__TASK BRIEF__
Reproduce word for word the stretch of the IFSRA forum thread starting at "Ryanair flights for" and ending at "it was misleading.".

═════ SOURCE TEXT

# IFSRA and Whistler



## Whistler (13 Nov 2003)

On page 19 of today's Irish Times, there is a snippet about IFSRA warning that people should not deal with Whistler Managers Ltd who have been offering advice in Ireland although they are not authorised to do so.

It quotes Ms Mary O'Dea, IFSRA's Consumer director

"the bottom line is that if something sounds too good to be true it usually is"

Surely on those grounds alone any bond offering double or quadruple growth should be banned?

Whistler


----------



## Rory (13 Nov 2003)

*too good to be true*

"the bottom line is that if something sounds too good to be true it usually is"

I think they will have to change that phrase.

List anything that sounded too good to be true but wasn't.

Ryanair flights for example?


----------



## Brendan Burgess (13 Nov 2003)

*Re: too good to be true*

Whistler,

I based my initial, informal complaint to IFSRA about the Quadruple Growth Bond on the exact premise that it is too good to be true. I didn't need to do any analysis. No one can offer 4 times the growth in stocks. Without reading the brochure, I knew it was misleading. 

It seems that IFSRA's brief is not to distinguish between good products and bad products. But they cannot escape from their responsibility to stop financial institutions misleading customers.

If a consumer takes out a loan from AIB at 9% and puts it on deposit with Bank of Ireland at 1%, then IFSRA can and should do nothing about it. But if ACC or Irish Life and Permanent, encourage customers to do this by dressing it up as a geared tracker bond, then IFSRA should stop them.

IFSRA is quite limited in its actual powers by the current legislation. But I remember Arundel's (?) Business Organization book for the Leaving Cert in 1974. When discussing the role of the Central Bank, it said that the Central Bank achieved many of its objectives by "moral suasion". I will see if I can find a copy of this book and send it into IFSRA.

Brendan


----------



## Brendan Burgess (13 Nov 2003)

*Re: too good to be true*

Actually, I don't need to root around in my attic, moral suasion is alive and well, though google suggests that it popular in Central Banks only in Australia and the Bahamas

Brendan


----------

══════════
═════ DATA RECORDS

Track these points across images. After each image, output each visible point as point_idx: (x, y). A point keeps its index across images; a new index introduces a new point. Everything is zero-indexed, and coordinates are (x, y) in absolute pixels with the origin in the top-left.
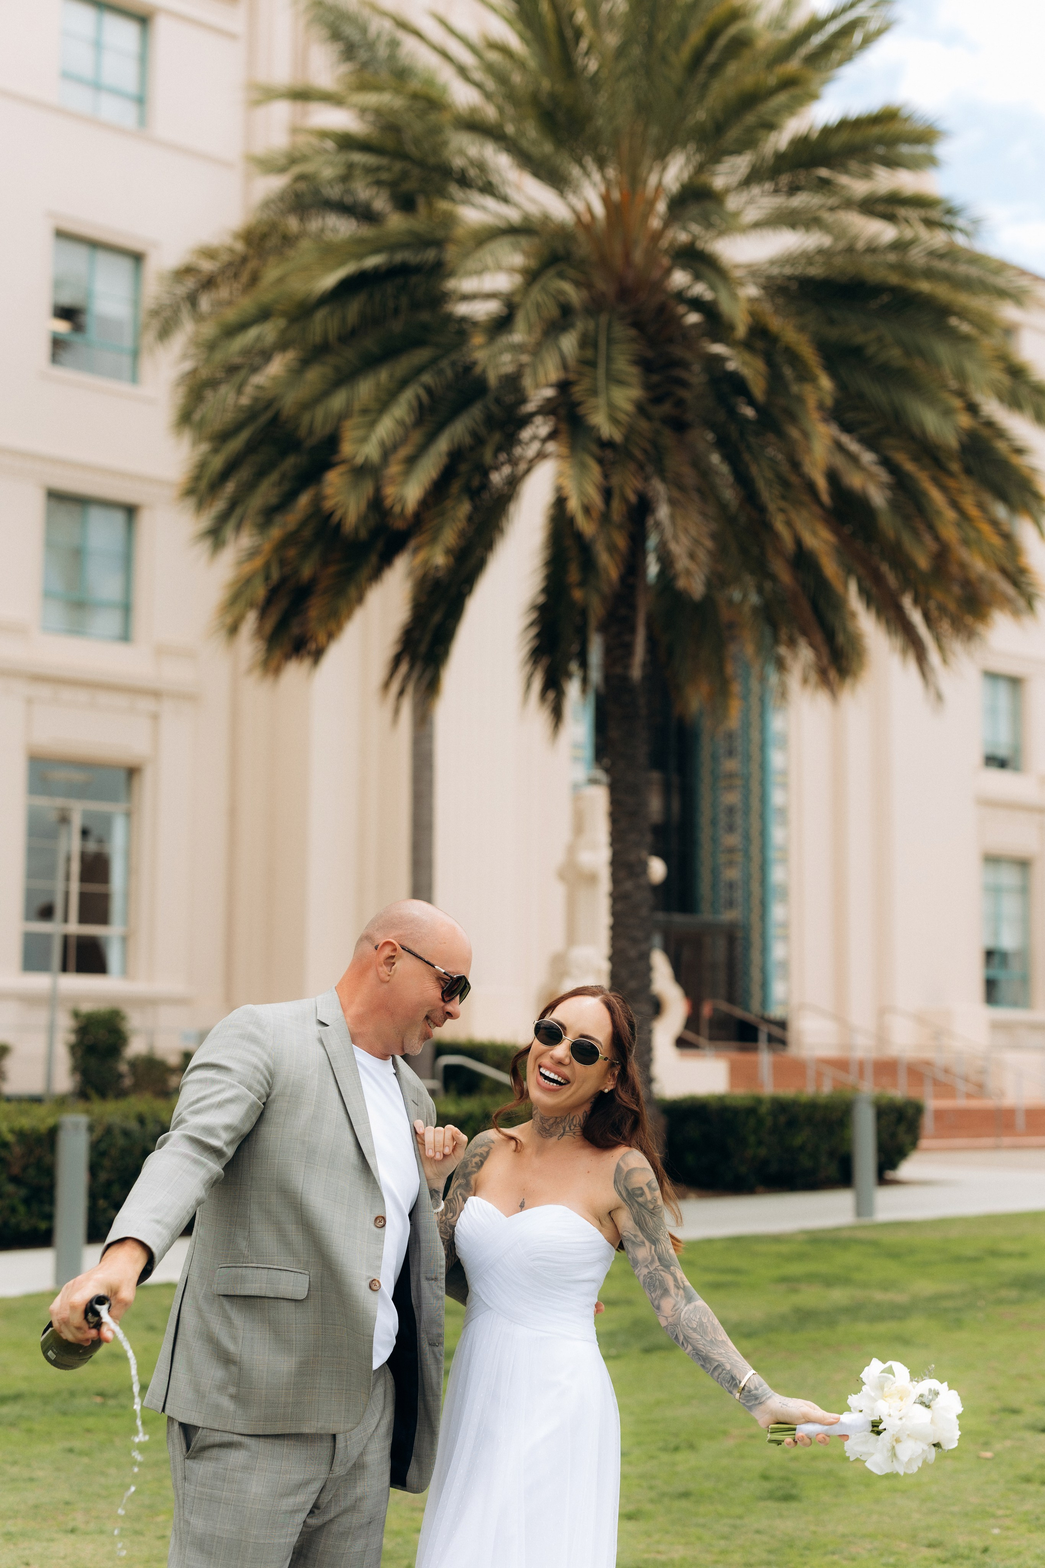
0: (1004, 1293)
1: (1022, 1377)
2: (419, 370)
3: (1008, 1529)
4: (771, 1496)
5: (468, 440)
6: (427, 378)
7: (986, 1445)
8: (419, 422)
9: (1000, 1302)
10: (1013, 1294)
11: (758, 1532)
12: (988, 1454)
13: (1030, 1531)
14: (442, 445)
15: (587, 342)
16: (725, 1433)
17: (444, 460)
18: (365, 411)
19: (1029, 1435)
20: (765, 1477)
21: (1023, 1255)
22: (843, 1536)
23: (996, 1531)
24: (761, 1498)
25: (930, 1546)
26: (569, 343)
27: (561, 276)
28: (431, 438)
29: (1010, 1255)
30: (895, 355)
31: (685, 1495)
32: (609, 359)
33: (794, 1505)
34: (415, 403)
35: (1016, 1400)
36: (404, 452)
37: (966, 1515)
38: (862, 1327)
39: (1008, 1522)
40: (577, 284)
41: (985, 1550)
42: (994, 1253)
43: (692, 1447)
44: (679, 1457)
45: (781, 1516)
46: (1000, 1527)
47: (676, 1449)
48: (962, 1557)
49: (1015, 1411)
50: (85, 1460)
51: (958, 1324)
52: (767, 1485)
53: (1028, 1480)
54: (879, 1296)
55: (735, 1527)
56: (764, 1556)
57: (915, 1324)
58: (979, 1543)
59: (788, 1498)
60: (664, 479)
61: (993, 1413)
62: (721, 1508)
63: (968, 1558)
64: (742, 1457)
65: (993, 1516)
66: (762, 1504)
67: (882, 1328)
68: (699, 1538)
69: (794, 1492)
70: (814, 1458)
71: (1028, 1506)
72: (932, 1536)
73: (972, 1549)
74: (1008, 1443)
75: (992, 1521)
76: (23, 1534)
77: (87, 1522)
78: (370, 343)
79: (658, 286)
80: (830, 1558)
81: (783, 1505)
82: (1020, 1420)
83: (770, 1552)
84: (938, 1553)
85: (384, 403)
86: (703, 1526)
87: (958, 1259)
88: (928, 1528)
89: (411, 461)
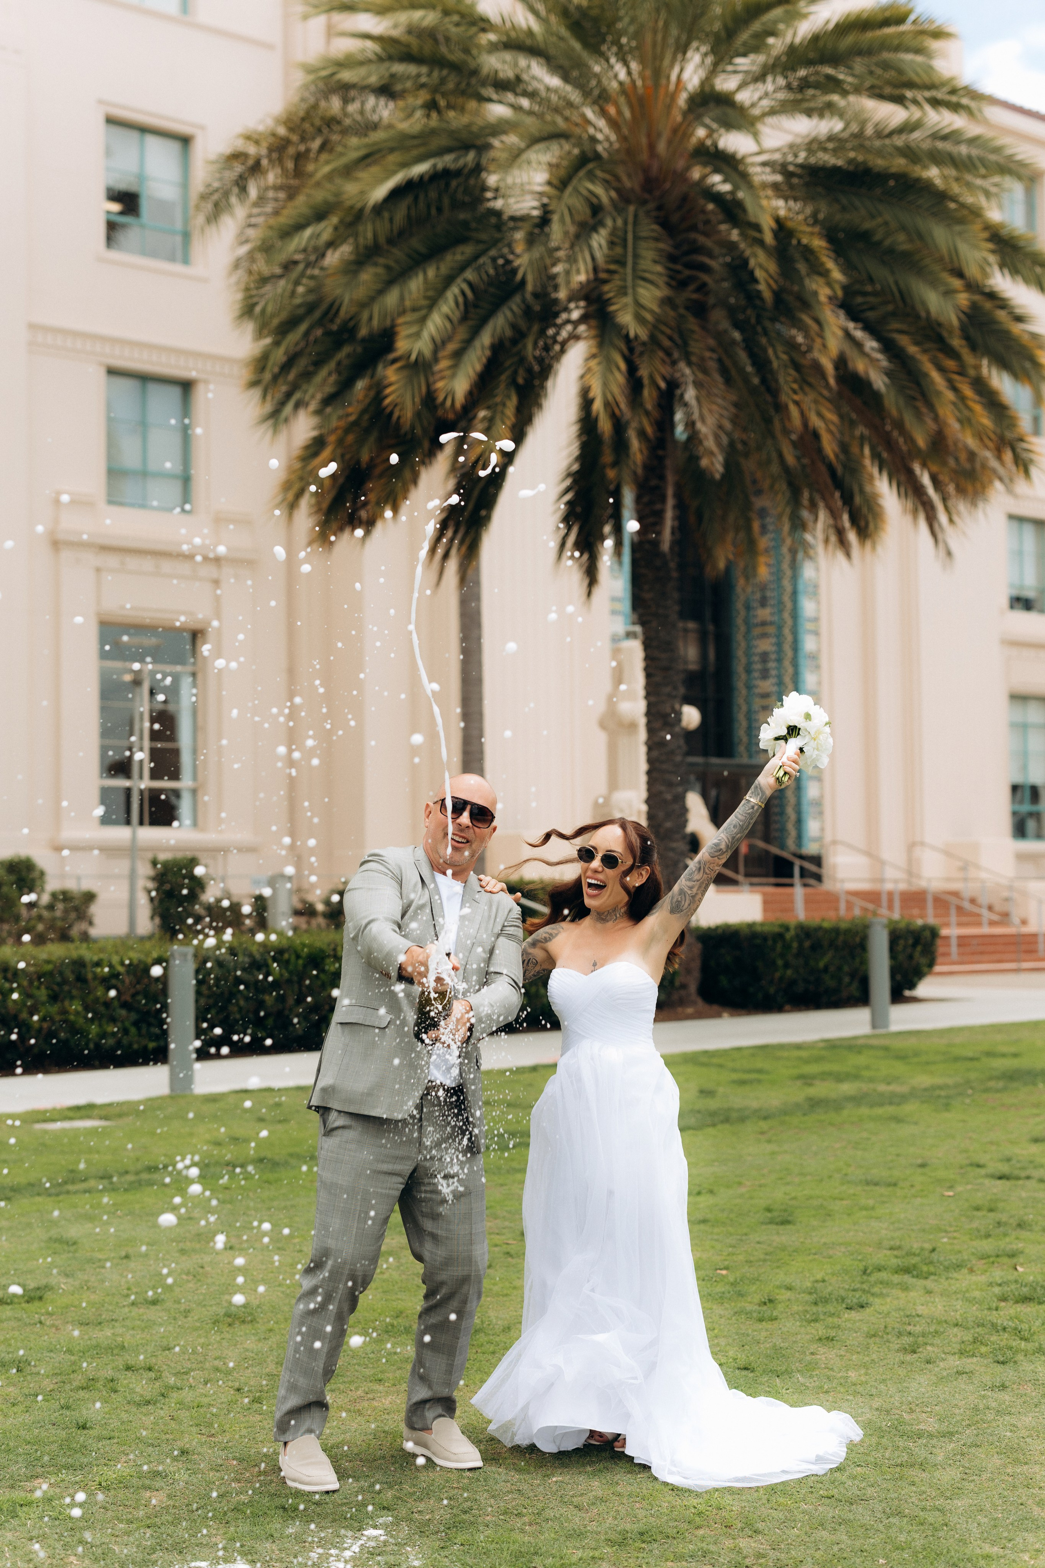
0: (992, 1084)
1: (991, 1143)
2: (462, 268)
3: (955, 1238)
4: (771, 1222)
5: (509, 333)
6: (469, 274)
7: (951, 1188)
8: (464, 318)
9: (987, 1090)
10: (1001, 1084)
11: (759, 1243)
12: (951, 1193)
13: (971, 1240)
14: (486, 339)
15: (617, 240)
16: (740, 1184)
17: (488, 353)
18: (414, 310)
19: (987, 1182)
20: (769, 1210)
21: (1015, 1055)
22: (825, 1244)
23: (945, 1240)
24: (762, 1223)
25: (891, 1249)
26: (599, 240)
27: (591, 176)
28: (475, 332)
29: (1004, 1055)
30: (901, 242)
31: (704, 1221)
32: (636, 256)
33: (789, 1227)
34: (461, 300)
35: (983, 1158)
36: (451, 347)
37: (924, 1230)
38: (864, 1111)
39: (955, 1234)
40: (606, 183)
41: (933, 1250)
42: (990, 1054)
43: (711, 1192)
44: (700, 1199)
45: (778, 1233)
46: (949, 1238)
47: (699, 1193)
48: (914, 1254)
49: (979, 1166)
50: (229, 1206)
51: (947, 1107)
52: (769, 1215)
53: (978, 1209)
54: (882, 1088)
55: (741, 1240)
56: (762, 1257)
57: (909, 1108)
58: (928, 1246)
59: (785, 1222)
60: (689, 364)
61: (961, 1168)
62: (731, 1229)
63: (919, 1255)
64: (751, 1198)
65: (946, 1231)
66: (764, 1227)
67: (879, 1111)
68: (713, 1247)
69: (790, 1218)
70: (810, 1198)
71: (975, 1224)
72: (892, 1243)
73: (922, 1249)
74: (969, 1187)
75: (943, 1234)
76: (194, 1250)
77: (241, 1243)
78: (416, 243)
79: (682, 176)
80: (811, 1257)
81: (782, 1227)
82: (983, 1171)
83: (766, 1254)
84: (895, 1253)
85: (433, 302)
86: (717, 1240)
87: (957, 1059)
88: (893, 1239)
89: (458, 355)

══════════

__SOLUTION TO THIS PROBLEM__
Ryanair flights for example?


----------



## Brendan Burgess (13 Nov 2003)

*Re: too good to be true*

Whistler,

I based my initial, informal complaint to IFSRA about the Quadruple Growth Bond on the exact premise that it is too good to be true. I didn't need to do any analysis. No one can offer 4 times the growth in stocks. Without reading the brochure, I knew it was misleading.